Work request: Extract, from the listing that follows, each line containing the word "input".

Data records:
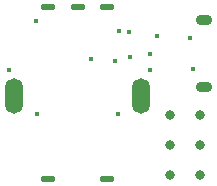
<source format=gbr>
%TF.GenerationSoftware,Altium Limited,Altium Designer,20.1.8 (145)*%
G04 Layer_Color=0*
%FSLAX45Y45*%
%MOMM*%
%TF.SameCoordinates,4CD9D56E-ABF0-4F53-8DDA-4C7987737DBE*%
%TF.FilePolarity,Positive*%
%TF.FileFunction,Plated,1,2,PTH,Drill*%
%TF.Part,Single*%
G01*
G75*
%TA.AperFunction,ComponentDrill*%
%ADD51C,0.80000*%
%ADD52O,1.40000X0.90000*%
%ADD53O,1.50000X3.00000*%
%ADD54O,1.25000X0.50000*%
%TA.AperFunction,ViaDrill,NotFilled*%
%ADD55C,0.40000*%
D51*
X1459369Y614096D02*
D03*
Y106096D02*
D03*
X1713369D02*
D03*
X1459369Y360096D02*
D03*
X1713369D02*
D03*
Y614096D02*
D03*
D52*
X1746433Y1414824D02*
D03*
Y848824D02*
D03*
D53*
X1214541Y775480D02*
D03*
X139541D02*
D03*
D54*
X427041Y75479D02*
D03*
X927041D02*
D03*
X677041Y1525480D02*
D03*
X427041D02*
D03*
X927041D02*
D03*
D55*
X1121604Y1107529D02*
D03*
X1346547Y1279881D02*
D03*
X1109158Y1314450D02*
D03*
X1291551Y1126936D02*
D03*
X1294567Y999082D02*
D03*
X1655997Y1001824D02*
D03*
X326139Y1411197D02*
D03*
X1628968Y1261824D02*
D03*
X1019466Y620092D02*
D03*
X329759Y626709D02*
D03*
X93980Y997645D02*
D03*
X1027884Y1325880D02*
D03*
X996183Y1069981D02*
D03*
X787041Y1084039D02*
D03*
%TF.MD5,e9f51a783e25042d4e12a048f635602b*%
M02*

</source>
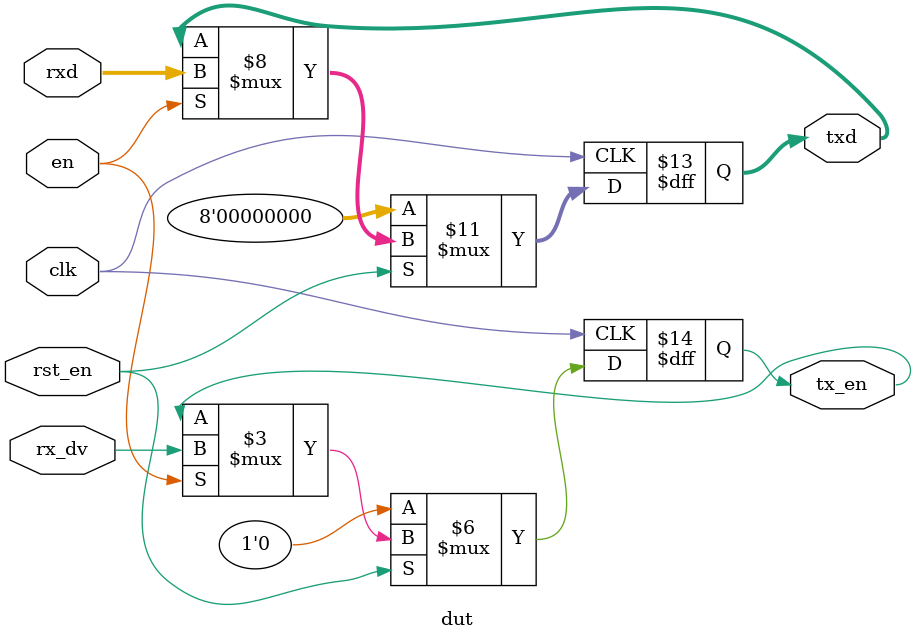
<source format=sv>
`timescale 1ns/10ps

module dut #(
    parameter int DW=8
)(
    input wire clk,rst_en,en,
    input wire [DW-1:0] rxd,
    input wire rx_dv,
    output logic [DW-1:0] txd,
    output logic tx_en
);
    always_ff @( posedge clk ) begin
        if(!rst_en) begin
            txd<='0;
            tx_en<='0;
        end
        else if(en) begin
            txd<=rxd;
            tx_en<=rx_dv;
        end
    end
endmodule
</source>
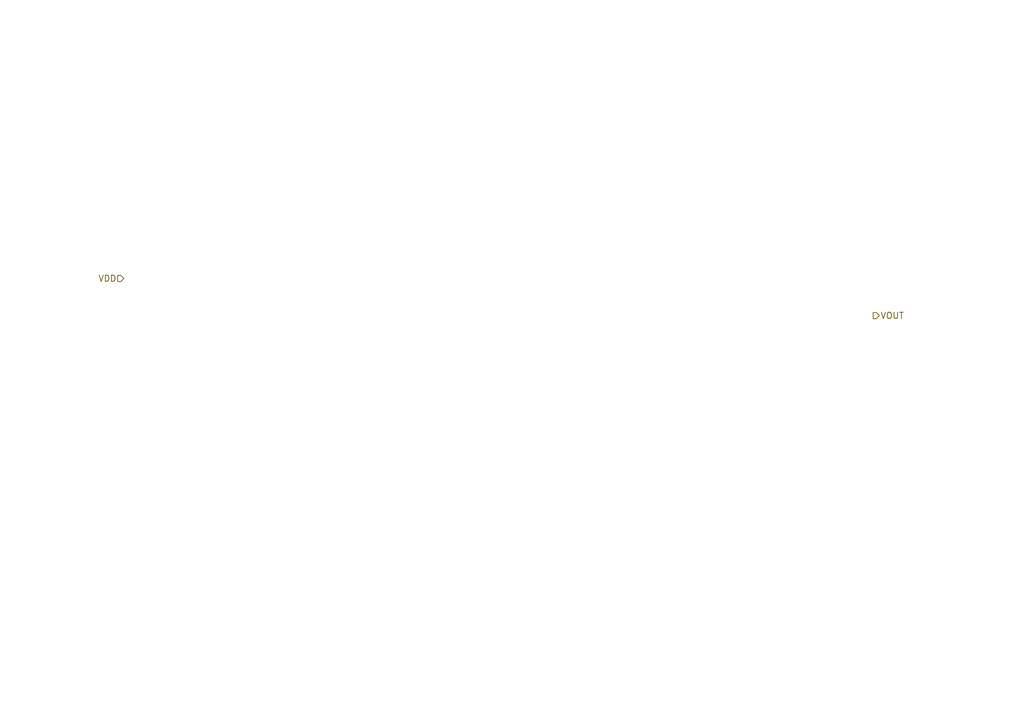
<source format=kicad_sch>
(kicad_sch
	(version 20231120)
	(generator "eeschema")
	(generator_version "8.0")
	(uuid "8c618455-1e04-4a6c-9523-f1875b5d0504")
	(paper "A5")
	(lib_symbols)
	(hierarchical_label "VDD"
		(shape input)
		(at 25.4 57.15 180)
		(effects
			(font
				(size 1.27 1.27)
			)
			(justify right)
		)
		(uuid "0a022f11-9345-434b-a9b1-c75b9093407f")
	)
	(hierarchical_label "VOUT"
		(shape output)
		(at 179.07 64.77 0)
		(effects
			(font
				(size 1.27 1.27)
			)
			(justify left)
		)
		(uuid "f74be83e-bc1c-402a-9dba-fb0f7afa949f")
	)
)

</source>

Reply to the task:
    input wire clk,rst_en,en,
    input wire [DW-1:0] rxd,
    input wire rx_dv,
		(shape input)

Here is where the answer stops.